Protest Bitburg Ceremonies at U.S. Military Cemeteries in EuropeAP , Associated Press
May. 5, 1985 5:02 PM ET
HENRI-CHAPELLE, BELGIUM HENRI-CHAPELLE, Belgium (AP) _ New Jersey Sen. Frank Lautenberg and two rabbis from California made separate visits Sunday to U.S. military cemeteries to mark their opposition to President Reagan's presence at a German military cemetery.
''Today we missed the president to be in an American cemetery,'' said Lautenberg, a Democrat, after laying wreaths on the graves of three New Jersey soldiers buried with 7,986 other Americans at Henri-Chapelle, the largest U.S. military cemetery in Belgium.
At the same time in Luxembourg, a delegation from the Simon Wiesenthal Center in California including Rabbi Marvin Hier, dean of the center, and Rabbi Abraham Cooper accompanied U.S. Ambassador John E. Doliblois in a wreath-laying ceremony at the U.S. military cemetery near Luxembourg City.
Lautenberg, who had visited the former Nazi concentration camp of Dachau on Saturday, flew here on a private plane. He was accompanied by Poland-born Morris Glass from Randolph, N.J., a survivor of the Dachau and Auschwitz death camps.
Lautenberg placed wreaths on the graves of one Jewish and two Christian soldiers. A total of 297 New Jersey men are buried at Henri-Chappelle. The names of 11 others whose bodies are missing are engraved on a monument.
There are 7,989 U.S. soldiers buried in Henri-Chapelle, most of them killed during the Battle of the Bulge in December 1944.
''These boys resting here are the real victims of the Nazis,'' Lautenberg said. ''It is very symbolic.''
Some 350 people, including former concentration camp prisoners, attended the ceremony at the Luxembourg cemetery.
Rabbi Hier, in his address, said, ''Let there be no confusion. Those interred here in the American cemetery fought and died for the principles of the Judeo-Christian civilization. Those buried at Bitburg fought to end it.''
He was referring to the Germany military cemetery at Bitburg that President Reagan visited on Sunday with West German Chancellor Helmut Kohl.

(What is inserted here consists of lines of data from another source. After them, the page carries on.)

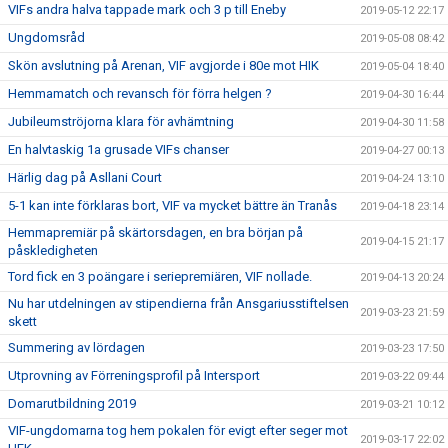
VIFs andra halva tappade mark och 3 p till Eneby
2019-05-12 22:17
Ungdomsråd
2019-05-08 08:42
Skön avslutning på Arenan, VIF avgjorde i 80e mot HIK
2019-05-04 18:40
Hemmamatch och revansch för förra helgen ?
2019-04-30 16:44
Jubileumströjorna klara för avhämtning
2019-04-30 11:58
En halvtaskig 1a grusade VIFs chanser
2019-04-27 00:13
Härlig dag på Asllani Court
2019-04-24 13:10
5-1 kan inte förklaras bort, VIF va mycket bättre än Tranås
2019-04-18 23:14
Hemmapremiär på skärtorsdagen, en bra början på
2019-04-15 21:17
påskledigheten
Tord fick en 3 poängare i seriepremiären, VIF nollade.
2019-04-13 20:24
Nu har utdelningen av stipendierna från Ansgariusstiftelsen
2019-03-23 21:59
skett
Summering av lördagen
2019-03-23 17:50
Utprovning av Förreningsprofil på Intersport
2019-03-22 09:44
Domarutbildning 2019
2019-03-21 10:12
VIF-ungdomarna tog hem pokalen för evigt efter seger mot
2019-03-17 22:02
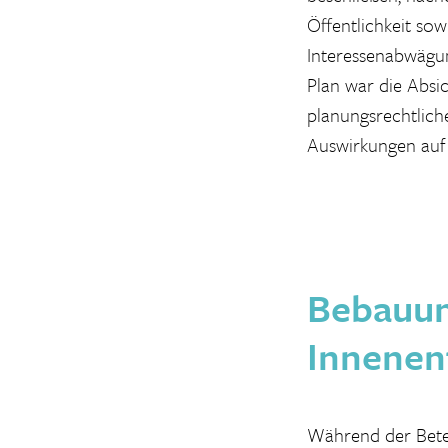
Öffentlichkeit so
Interessenabwägun
Plan war die Absi
planungsrechtlich
Auswirkungen auf
Bebauun
Innenen
Während der Betei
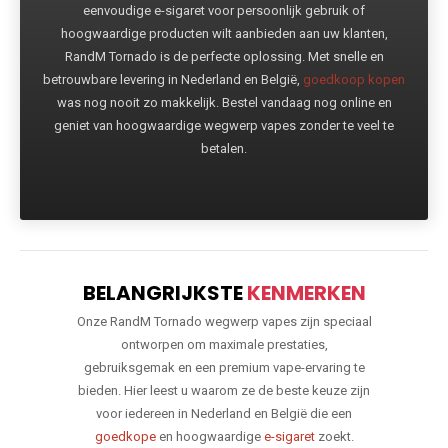
eenvoudige e-sigaret voor persoonlijk gebruik of
hoogwaardige producten wilt aanbieden aan uw klanten,
RandM Tornado is de perfecte oplossing. Met snelle en
betrouwbare levering in Nederland en België,
goedkoop kopen
was nog nooit zo makkelijk. Bestel vandaag nog online en
geniet van hoogwaardige wegwerp vapes zonder te veel te
betalen.
BELANGRIJKSTE
KENMERKEN
Onze RandM Tornado wegwerp vapes zijn speciaal
ontworpen om maximale prestaties,
gebruiksgemak en een premium vape-ervaring te
bieden. Hier leest u waarom ze de beste keuze zijn
voor iedereen in Nederland en België die een
goedkope
en hoogwaardige
e-sigaret
zoekt.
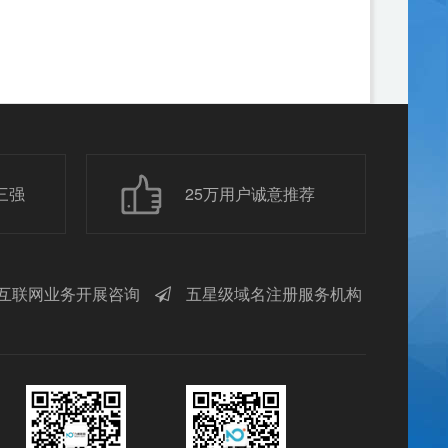
三强
25万用户诚意推荐
互联网业务开展咨询
五星级域名注册服务机构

''There was no confusion when these boys who are buried here took up their call and so let there be no confusion now,'' said Hier. ''These men would have died in vain if the policies they sought to defeat were dignified or, God forbid, rehabilitated.
''Therefore we say today it is no sin to protest this dishonor ... to them on this 40th anniversary. So long as tales are told and words have meaning, for so long will freedom-loving people everywhere bless the memories of these noble souls who cleansed God's earth of the scourge that was Nazi Germany.''
Doliblois told Hier afterwards, ''There is no confusion in my mind,'' and he asked the rabbi for a copy of his speech, saying he would send it to Reagan.
After the ceremony, the members from the Simon Wiesenthal Center went to Bitburg to join a protest against Reagan's visit.